Years ago when I was a young man the people of the Commonwealth got fed up with having judges who were very old deciding cases. At one time in Massachusetts a judge could sit in judgment of people even if the judge could no longer make a decision for himself or herself. Like we have today in the federal court, there was no age limit on a judges sitting on the bench. An appointment for life meant that. Once the judge fit on the robes the people were stuck with him or her forever and ever and ever.
You understand that to get a Constitutional Amendment passed in the state it takes quite a bit of work. That is especially so when it involves something most people seem to have little concern over which is the ability of a person in the robes to make proper decisions. The Legislature in Massachusetts has shown its concern over and over again by passing laws that dictate a person convicted of certain crimes must do a mandatory sentence. Those laws exist because the Legislature determined that some judges no matter their age were just unable to appreciate the gravity of these crimes and were not sufficiently punishing people.

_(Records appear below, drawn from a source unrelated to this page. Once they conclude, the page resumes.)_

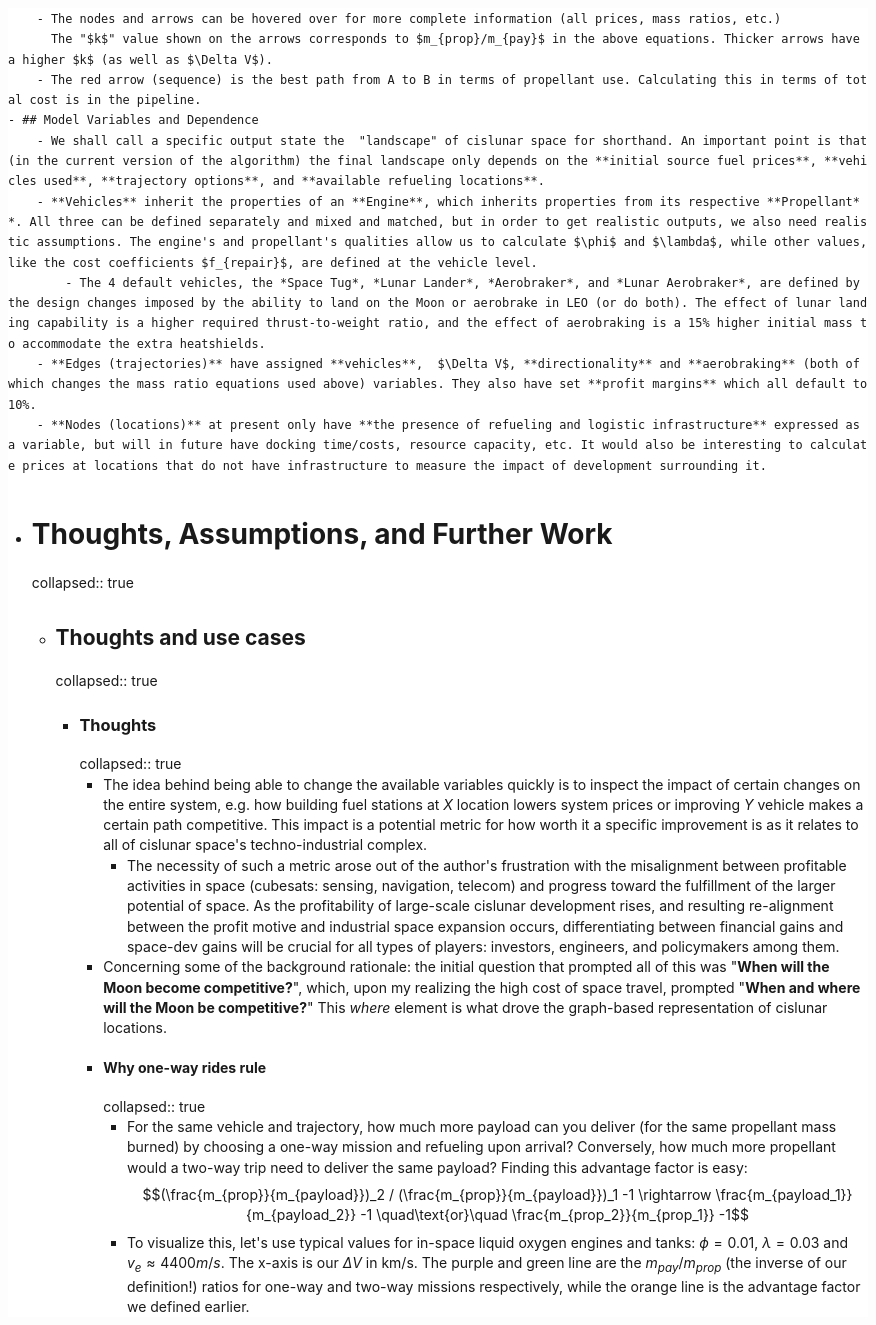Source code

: 		- The nodes and arrows can be hovered over for more complete information (all prices, mass ratios, etc.)
		  The "$k$" value shown on the arrows corresponds to $m_{prop}/m_{pay}$ in the above equations. Thicker arrows have a higher $k$ (as well as $\Delta V$).
		- The red arrow (sequence) is the best path from A to B in terms of propellant use. Calculating this in terms of total cost is in the pipeline.
	- ## Model Variables and Dependence
		- We shall call a specific output state the  "landscape" of cislunar space for shorthand. An important point is that (in the current version of the algorithm) the final landscape only depends on the **initial source fuel prices**, **vehicles used**, **trajectory options**, and **available refueling locations**.
		- **Vehicles** inherit the properties of an **Engine**, which inherits properties from its respective **Propellant**. All three can be defined separately and mixed and matched, but in order to get realistic outputs, we also need realistic assumptions. The engine's and propellant's qualities allow us to calculate $\phi$ and $\lambda$, while other values, like the cost coefficients $f_{repair}$, are defined at the vehicle level.
			- The 4 default vehicles, the *Space Tug*, *Lunar Lander*, *Aerobraker*, and *Lunar Aerobraker*, are defined by the design changes imposed by the ability to land on the Moon or aerobrake in LEO (or do both). The effect of lunar landing capability is a higher required thrust-to-weight ratio, and the effect of aerobraking is a 15% higher initial mass to accommodate the extra heatshields.
		- **Edges (trajectories)** have assigned **vehicles**,  $\Delta V$, **directionality** and **aerobraking** (both of which changes the mass ratio equations used above) variables. They also have set **profit margins** which all default to 10%.
		- **Nodes (locations)** at present only have **the presence of refueling and logistic infrastructure** expressed as a variable, but will in future have docking time/costs, resource capacity, etc. It would also be interesting to calculate prices at locations that do not have infrastructure to measure the impact of development surrounding it.
- # Thoughts, Assumptions, and Further Work
  collapsed:: true
	- ## Thoughts and use cases
	  collapsed:: true
		- ### Thoughts
		  collapsed:: true
			- The idea behind being able to change the available variables quickly is to inspect the impact of certain changes on the entire system, e.g. how building fuel stations at _X_ location lowers system prices or improving _Y_ vehicle makes a certain path competitive. This impact is a potential metric for how worth it a specific improvement is as it relates to all of cislunar space's techno-industrial complex.
				- The necessity of such a metric arose out of the author's frustration with the misalignment between profitable activities in space (cubesats: sensing, navigation, telecom) and progress toward the fulfillment of the larger potential of space. As the profitability of large-scale cislunar development rises, and resulting re-alignment between the profit motive and industrial space expansion occurs, differentiating between financial gains and space-dev gains will be crucial for all types of players: investors, engineers, and policymakers among them.
			- Concerning some of the background rationale: the initial question that prompted all of this was "**When will the Moon become competitive?**", which, upon my realizing the high cost of space travel, prompted "**When and where will the Moon be competitive?**" This *where* element is what drove the graph-based representation of cislunar locations.
			- #### Why one-way rides rule
			  collapsed:: true
				- For the same vehicle and trajectory, how much more payload can you deliver (for the same propellant mass burned) by choosing a one-way mission and refueling upon arrival? Conversely, how much more propellant would a two-way trip need to deliver the same payload? Finding this advantage factor is easy:
				  $$(\frac{m_{prop}}{m_{payload}})_2 / (\frac{m_{prop}}{m_{payload}})_1 -1 \rightarrow \frac{m_{payload_1}}{m_{payload_2}} -1 \quad\text{or}\quad \frac{m_{prop_2}}{m_{prop_1}} -1$$
				- To visualize this, let's use typical values for in-space liquid oxygen engines and tanks: $\phi=0.01$, $\lambda=0.03$ and $v_e \approx 4400 m/s$. The x-axis is our $\Delta V$ in km/s. The purple and green line are the $m_{pay}/m_{prop}$ (the inverse of our definition!) ratios for one-way and two-way missions respectively, while the orange line is the advantage factor we defined earlier.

These minimum mandatory laws could have been used wisely and judiciously. They should have been bulleted to specific people so the judges who were notorious for poor judgment when it came to punishing bad criminals could have been circumvented. Alas, the district attorneys could not figure out how to do that so a good Legislative idea went astray.
As I said, when the people noticed there was something wrong and were moved to worry about ancient judges deciding modern problems they banded together to do something about it. You have to assume that the need for a change was highly compelling especially since most judge work out of the public light. To lessen the horror of life-time judicial appointments, the people worked to enact a Constitutional Amendment terminating a judge’s ability to sit when age 70 is reached.
Here is the Amendment the people put in as part of our Constitution under Article XCVIII.
Article I. “ . . . All judicial officers, duly appointed, commissioned and sworn, shall hold their offices during good behavior . . . ; and provided further, that upon attaining seventy years of age said judges shall be retired. Such retirement shall be subject to any provisions made by law as to pensions or allowances payable to such officers upon their voluntary retirement.|
I suggest it seem rather straight forward. Do you see any ambiguity in it?
What then do you make of a statement like this: “After reaching the mandatory retirement age in 2003, Justice Brown continued to serve as a recall justice until 2015.” Justice Brown served as a judge for twelve years longer than his mandatory retirement age. In Massachusetts that is not uncommon.
The judges decided that the people wanted them to retire at age 70 which they did. But since the people did not say anything about judges not being recalled, then it was all right for them to retire and then come back to work the next day. We now have judges in their 90s sitting on cases. Along with the Legislature, the judges made mockery of the people’s vote.
The law is so clear that anyone aggrieved by having some old judge sit on his case should have a right to complain. The problem is the complaint is made to the judges who are benefiting from the law. It is hardly likely they will rule the recall unconstitutional. Even before the people voted the judges and legislature had schemed to go around the law.
The Legislature had before it a provision that would have allowed for recall. It decided not to make that part of the law. You would think that would foreclose any discussion of the matter. Not in Massachusetts.
The Supreme Court Judges wrote: “First, it is ultimately the voters who will determine the fate of the amendment; and since the question of recall of retired judges has not been and will not be presented to them, we are unable to discern their intent on this matter. Second, if the Legislature passes the recall bill before the November election, and the proposed amendment is adopted, it might reasonably be argued that the Legislature and the voters regard the bill and the amendment as complementary, or at least not inconsistent.”
The fact is the legislature turned down the recall and the voters voted to retire judges at 70. If they wanted a recall provision they would not have so voted. The judges say wait a minute, they never said anything about the recall so perhaps they would have said it was all right so we’ll decide that for them. And, by the way, we hope you don’t notice that what we did is to turn the decision of the voters on its head and make the Constitutional Amendment a nullity.
As I’ve said the law is what the judges say it is even when as here when it is in direct opposite to the language written down.